What I'm most upset about is the vandalism to the Disneyland Paris version. Though the layout of the attraction is different, it was the last remaining version that retained the spirit and intent of the original. The movie-based vandalisms had not yet been applied, and all the original show scenes were intact, including the pirates chasing the women. When we rode it on our trip to Paris in 2013, I actually began tearing up because I had forgotten what an amazing ride Pirates of the Caribbean used to be. When all the elements work together in a coherent whole, it is one of the best themed attractions ever designed. Or was.

The usual tonedeaf, clueless interviews with Imagineering (including dusting off Marty Sklar) came with the news. One particular nugget, from Kathy Magnum, Sr. VP of Imagineering, sums up the entire problem:  "Our team thought long and hard about how to best update this scene." Any thinking Disney fan knows the appropriate response to this: "WHY?!" The scene didn't need updating. Keen to vandalize the work of their predecessors, they decided to needlessly destroy one of the ride's most iconic scenes and replace it with... nothing. A wry and witty scene that everyone understood was based ultimately in the fact that pirates were bad people is being replaced by a nonsensical scene in which nothing really happens. The new redhead pirate just stands there, the former auctioneer just stands there, and I guess the guys across the shore will be just be sitting there. There is no joke implicit to this scene, and nothing memorable about it.
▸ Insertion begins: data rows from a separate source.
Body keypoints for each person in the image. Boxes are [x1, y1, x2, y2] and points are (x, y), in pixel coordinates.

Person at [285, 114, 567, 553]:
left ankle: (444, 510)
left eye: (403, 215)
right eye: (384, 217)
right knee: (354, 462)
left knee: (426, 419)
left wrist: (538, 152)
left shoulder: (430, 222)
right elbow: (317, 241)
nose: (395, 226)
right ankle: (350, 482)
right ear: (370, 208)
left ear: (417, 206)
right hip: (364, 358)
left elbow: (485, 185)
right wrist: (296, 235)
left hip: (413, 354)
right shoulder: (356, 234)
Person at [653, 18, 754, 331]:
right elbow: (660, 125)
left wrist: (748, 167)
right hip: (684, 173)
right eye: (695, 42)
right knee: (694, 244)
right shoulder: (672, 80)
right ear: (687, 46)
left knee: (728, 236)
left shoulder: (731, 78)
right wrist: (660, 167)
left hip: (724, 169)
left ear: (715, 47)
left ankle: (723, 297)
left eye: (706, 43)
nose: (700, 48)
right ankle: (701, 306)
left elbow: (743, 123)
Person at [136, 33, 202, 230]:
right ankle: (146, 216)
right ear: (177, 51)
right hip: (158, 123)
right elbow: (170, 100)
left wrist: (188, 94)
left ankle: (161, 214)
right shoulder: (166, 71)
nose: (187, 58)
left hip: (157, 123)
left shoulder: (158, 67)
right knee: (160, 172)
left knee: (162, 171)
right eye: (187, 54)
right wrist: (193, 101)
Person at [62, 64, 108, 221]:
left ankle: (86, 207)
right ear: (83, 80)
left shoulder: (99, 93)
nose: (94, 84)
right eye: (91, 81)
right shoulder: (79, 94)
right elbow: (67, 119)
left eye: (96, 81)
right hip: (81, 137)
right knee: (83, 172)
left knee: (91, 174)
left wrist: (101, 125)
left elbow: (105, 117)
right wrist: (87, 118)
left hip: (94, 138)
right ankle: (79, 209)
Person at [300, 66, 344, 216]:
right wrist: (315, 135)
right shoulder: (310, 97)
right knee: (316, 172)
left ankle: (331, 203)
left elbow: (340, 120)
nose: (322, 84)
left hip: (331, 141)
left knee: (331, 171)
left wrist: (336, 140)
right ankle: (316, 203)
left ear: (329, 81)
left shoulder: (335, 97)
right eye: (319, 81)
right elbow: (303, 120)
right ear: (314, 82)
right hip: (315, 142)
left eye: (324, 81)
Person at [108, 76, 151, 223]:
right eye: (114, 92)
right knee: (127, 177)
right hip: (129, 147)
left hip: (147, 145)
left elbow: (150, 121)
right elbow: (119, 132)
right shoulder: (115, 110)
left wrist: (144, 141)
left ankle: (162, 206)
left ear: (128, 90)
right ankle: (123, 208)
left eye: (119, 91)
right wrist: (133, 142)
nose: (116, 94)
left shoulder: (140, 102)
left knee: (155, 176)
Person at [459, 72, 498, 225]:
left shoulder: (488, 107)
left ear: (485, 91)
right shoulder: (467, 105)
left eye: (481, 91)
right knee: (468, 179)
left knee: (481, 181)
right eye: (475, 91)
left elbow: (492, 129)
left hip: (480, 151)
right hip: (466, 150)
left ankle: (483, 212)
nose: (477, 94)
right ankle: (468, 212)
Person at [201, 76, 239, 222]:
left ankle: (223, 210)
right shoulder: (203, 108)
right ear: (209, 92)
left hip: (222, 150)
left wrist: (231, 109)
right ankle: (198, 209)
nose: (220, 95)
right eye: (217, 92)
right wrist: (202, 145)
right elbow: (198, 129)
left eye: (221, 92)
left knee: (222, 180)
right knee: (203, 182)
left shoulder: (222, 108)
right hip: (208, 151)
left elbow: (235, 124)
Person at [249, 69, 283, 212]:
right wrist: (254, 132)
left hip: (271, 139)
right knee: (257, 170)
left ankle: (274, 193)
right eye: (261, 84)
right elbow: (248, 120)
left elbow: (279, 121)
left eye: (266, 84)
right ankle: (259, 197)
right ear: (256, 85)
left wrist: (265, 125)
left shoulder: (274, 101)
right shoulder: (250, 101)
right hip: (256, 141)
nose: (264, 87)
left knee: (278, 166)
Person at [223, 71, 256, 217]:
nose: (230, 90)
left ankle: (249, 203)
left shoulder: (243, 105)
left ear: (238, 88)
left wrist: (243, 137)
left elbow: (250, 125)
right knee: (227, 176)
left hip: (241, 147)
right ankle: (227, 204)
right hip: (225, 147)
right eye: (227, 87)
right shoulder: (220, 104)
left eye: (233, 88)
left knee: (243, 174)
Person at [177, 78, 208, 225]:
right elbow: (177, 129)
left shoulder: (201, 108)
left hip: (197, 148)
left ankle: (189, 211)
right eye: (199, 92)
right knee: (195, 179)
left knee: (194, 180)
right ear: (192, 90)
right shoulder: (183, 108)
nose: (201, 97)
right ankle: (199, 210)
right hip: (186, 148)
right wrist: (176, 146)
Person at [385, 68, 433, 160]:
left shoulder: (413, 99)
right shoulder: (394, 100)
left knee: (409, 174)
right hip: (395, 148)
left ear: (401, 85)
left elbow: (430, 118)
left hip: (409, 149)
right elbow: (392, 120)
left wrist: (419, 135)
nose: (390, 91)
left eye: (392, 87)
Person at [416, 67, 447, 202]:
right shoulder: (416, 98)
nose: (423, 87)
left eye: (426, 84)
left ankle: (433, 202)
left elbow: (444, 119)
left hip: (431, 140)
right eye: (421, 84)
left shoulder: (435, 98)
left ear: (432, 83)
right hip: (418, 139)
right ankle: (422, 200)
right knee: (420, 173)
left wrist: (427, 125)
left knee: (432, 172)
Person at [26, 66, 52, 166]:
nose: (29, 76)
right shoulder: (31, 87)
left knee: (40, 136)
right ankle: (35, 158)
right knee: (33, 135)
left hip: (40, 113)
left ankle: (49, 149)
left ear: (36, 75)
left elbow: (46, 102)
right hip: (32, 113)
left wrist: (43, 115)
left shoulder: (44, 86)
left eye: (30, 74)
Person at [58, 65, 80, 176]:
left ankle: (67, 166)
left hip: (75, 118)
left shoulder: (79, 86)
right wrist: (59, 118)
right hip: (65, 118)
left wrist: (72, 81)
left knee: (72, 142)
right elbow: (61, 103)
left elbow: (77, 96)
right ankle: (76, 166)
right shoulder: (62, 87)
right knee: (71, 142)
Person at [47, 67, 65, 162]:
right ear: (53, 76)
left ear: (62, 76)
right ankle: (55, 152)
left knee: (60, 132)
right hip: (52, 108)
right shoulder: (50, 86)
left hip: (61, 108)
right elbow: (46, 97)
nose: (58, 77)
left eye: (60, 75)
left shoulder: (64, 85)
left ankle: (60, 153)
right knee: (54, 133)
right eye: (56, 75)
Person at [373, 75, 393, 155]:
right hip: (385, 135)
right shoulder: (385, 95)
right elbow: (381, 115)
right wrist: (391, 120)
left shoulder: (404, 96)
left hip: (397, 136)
Though I guess in a ride where the highlight is now catching a glimpse of a Jack Sparrow animatronic just standing there, we're expected to take the redhead pirate just standing there as a memorable moment. I'm not even confident that, with this accumulation of changes, what Magnum herself described as "the standard for the theme park industry for half a century" even qualifies as a good attraction anymore.

Some might retort that Disney has to keep changing in order to keep drawing guests, just like how the curators at the Louvre make little changes to the Mona Lisa every year to keep it fresh. I've already wasted my time and breath addressing that particular argument though. Great works of art are timeless because they are great. They don't need to be made "fresh," they don't need to be "updated" to remain relevant. No, I don't hate change: I hate the wanton destruction of great, beautiful, important things.
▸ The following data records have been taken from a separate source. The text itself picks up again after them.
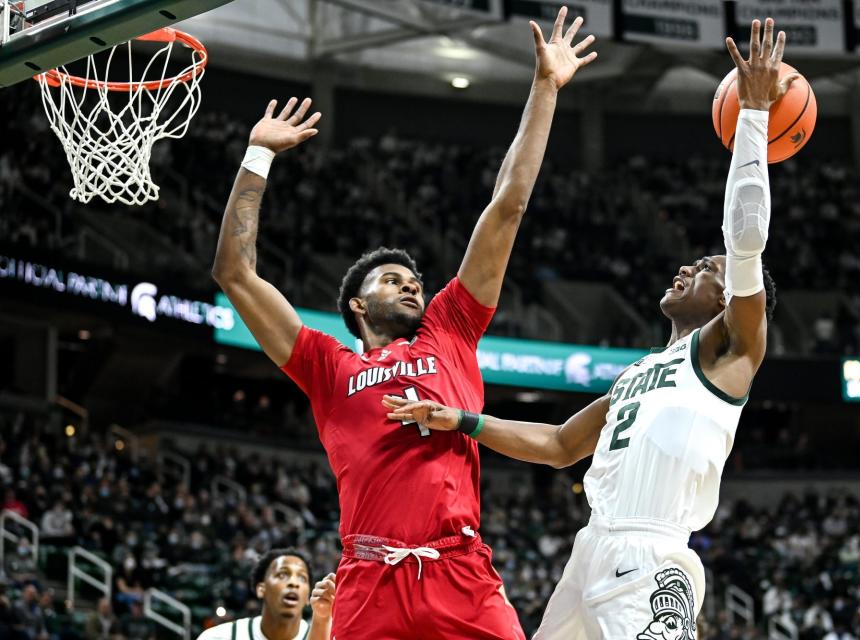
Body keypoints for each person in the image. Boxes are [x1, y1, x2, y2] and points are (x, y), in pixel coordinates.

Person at [382, 17, 794, 640]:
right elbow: (557, 446)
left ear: (733, 298)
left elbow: (745, 239)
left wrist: (755, 119)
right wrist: (461, 421)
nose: (688, 266)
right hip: (591, 550)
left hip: (652, 558)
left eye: (707, 269)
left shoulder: (731, 349)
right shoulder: (638, 375)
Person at [211, 7, 597, 639]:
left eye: (413, 277)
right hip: (368, 585)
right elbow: (235, 273)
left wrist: (545, 90)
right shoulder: (327, 366)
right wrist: (256, 156)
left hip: (460, 573)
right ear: (357, 307)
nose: (411, 282)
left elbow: (508, 206)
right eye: (390, 279)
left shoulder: (450, 328)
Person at [197, 549, 334, 640]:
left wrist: (322, 619)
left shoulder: (325, 635)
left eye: (302, 578)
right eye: (282, 574)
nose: (294, 583)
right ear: (261, 588)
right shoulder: (218, 637)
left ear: (307, 597)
"Our team thought long and hard about how to best update the
Mona Lisa. The painting has always represented great
Da Vinci storytelling, but it's a story you can
continue to add fun to," said curators at the Louvre.

Some time ago, I watched a video on the question of what would be the "last straw" to finally make you stop going to Disneyland. It occurred to me that if it was anything, it would probably be something that, on it's own, appeared kind of petty and silly. That's because my growing dissatisfaction with Disney is really a death by a thousand small cuts. It's not the addition of Jack Sparrow to Pirates of the Caribbean on its own, or the loss of the Court of Angels on its own, or the truncating of the Rivers of America on its own, or the loss of Big Thunder Ranch on its own, or even the loss of the Twilight Zone Tower of Terror on its own (though that was certainly enough to swear me off California Adventure)... It's the cumulative effect of turning Disneyland into a place that is increasingly alien, inartistic, and unpleasant.

Could this be the last straw? I don't know. But I do wish that when we took our last trip to Disneyland in 2015 that I knew about all the changes that would come in the past year and a half. I would have spent more time savouring what would be lost, understanding the very real possibility that our last trip could well be our last trip.